#### Information provided ####

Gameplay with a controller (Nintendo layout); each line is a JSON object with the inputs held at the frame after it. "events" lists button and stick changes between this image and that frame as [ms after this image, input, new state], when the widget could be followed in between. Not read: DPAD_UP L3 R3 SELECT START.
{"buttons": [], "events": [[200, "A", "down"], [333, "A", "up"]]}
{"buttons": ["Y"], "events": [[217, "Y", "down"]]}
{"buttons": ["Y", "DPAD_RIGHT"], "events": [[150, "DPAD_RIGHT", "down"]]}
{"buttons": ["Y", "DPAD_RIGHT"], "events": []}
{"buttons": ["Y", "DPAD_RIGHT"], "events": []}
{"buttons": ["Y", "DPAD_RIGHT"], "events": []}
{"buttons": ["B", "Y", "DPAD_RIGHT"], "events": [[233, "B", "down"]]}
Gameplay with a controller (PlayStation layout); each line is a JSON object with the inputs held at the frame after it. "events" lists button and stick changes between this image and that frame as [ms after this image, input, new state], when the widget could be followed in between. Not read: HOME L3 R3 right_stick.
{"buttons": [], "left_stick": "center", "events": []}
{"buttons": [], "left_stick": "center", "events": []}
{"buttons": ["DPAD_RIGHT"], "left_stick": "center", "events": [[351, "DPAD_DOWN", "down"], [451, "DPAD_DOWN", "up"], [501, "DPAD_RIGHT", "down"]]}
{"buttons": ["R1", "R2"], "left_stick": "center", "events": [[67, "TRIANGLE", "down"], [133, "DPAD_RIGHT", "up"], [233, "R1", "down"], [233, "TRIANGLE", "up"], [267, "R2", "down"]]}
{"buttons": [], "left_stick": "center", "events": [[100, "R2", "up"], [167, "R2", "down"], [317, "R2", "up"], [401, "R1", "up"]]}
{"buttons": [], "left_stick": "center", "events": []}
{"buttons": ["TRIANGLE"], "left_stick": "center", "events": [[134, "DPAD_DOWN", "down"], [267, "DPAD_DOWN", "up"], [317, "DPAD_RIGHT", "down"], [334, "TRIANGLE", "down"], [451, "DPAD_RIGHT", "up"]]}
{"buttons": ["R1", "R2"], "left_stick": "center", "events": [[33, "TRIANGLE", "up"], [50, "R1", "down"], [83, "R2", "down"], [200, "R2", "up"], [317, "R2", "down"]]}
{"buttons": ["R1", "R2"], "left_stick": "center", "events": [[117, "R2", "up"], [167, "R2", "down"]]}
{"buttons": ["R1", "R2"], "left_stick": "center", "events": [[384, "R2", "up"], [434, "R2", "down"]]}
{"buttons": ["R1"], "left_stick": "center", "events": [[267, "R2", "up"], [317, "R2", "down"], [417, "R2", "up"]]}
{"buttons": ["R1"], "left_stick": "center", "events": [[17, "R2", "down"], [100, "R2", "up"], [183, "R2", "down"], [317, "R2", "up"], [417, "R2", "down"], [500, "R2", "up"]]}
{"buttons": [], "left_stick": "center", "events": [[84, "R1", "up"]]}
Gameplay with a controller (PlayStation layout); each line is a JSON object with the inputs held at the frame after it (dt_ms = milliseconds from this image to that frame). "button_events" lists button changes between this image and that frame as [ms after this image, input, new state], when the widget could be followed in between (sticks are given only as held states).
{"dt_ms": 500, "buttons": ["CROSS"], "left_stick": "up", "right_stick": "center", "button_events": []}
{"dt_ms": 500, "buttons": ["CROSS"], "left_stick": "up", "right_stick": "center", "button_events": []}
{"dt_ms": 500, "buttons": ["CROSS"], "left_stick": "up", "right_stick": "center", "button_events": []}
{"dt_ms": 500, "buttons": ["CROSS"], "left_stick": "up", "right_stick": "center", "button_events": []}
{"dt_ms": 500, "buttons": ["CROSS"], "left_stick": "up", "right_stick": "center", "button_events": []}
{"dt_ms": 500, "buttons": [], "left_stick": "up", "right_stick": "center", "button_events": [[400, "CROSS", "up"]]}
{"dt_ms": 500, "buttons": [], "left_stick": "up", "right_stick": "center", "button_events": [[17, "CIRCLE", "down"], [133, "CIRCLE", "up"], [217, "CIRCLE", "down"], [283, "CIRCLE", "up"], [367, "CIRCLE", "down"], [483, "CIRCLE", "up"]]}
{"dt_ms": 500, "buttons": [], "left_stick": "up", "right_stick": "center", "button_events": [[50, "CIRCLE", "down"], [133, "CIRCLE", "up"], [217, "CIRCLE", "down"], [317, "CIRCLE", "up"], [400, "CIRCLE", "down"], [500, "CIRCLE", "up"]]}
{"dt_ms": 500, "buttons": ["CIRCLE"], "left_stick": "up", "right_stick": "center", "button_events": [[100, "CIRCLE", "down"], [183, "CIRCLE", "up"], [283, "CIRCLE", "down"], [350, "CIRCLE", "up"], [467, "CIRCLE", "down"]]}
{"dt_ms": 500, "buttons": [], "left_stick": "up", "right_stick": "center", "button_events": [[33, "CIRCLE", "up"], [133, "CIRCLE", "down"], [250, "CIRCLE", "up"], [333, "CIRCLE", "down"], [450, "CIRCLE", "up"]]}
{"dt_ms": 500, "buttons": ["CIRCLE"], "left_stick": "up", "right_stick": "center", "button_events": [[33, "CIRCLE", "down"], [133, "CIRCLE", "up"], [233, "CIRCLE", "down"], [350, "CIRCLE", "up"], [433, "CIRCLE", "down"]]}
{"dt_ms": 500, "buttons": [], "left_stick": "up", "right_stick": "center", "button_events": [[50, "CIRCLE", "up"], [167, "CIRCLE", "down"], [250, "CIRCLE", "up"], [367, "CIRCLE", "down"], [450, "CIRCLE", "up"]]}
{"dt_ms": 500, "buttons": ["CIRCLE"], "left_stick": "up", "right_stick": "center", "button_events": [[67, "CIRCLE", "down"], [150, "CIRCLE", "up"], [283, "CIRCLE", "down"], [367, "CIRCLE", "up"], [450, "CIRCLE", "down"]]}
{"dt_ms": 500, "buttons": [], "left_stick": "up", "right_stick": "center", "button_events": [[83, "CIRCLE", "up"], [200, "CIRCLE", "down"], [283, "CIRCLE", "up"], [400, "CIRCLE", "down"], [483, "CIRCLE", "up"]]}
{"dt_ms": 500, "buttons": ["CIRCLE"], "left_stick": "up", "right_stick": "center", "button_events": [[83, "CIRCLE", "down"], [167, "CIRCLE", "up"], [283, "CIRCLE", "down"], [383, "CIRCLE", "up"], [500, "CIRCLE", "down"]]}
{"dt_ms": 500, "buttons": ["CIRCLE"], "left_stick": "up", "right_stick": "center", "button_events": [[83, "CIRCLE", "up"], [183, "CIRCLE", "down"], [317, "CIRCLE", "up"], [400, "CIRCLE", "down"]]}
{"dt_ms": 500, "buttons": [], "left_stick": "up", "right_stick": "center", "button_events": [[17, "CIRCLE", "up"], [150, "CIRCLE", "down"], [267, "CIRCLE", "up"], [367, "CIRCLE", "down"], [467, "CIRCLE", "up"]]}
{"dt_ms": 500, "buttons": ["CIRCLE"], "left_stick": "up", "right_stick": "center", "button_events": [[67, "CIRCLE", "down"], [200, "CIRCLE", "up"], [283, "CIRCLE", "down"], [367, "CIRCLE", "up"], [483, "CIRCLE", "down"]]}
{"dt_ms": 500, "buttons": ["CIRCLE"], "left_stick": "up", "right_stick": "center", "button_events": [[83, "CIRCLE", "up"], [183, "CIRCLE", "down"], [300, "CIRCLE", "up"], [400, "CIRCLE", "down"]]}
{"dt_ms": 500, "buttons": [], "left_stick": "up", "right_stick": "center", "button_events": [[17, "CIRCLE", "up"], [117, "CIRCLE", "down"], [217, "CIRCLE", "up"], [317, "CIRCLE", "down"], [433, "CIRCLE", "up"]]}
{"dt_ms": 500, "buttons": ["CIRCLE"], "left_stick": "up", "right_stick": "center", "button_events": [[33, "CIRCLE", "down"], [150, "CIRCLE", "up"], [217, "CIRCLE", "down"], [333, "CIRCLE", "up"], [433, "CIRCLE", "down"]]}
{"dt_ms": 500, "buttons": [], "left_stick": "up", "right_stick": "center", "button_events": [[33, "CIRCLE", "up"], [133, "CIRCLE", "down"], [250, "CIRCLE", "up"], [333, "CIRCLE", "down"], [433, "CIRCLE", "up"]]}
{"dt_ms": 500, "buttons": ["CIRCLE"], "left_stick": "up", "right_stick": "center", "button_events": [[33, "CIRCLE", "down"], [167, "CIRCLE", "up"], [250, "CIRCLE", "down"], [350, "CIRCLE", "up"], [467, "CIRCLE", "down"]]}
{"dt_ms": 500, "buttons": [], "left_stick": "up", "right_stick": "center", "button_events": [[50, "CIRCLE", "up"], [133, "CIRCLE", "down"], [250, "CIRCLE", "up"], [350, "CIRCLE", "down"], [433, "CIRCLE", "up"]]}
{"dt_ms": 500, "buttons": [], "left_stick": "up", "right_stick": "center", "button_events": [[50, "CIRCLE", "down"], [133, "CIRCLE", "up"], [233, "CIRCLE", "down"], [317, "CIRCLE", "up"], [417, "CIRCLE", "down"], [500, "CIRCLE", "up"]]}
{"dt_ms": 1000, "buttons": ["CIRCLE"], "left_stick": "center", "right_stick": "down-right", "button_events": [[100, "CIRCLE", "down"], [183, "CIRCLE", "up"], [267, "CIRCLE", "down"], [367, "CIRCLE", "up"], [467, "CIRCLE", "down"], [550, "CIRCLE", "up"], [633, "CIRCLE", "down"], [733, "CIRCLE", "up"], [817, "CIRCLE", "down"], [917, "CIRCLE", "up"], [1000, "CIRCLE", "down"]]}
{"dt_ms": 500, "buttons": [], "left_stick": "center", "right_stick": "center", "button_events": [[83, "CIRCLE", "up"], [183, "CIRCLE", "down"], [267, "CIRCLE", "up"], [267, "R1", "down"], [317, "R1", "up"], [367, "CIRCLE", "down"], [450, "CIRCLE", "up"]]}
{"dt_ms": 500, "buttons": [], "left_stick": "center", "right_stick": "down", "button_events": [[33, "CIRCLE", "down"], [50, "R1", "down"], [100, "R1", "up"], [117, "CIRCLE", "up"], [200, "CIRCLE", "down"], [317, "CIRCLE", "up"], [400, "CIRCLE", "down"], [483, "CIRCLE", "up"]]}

####

# What needs to be done
Read through the entries and count the lines where "after" appears; respond with the number only.

# Solution to the exercise
3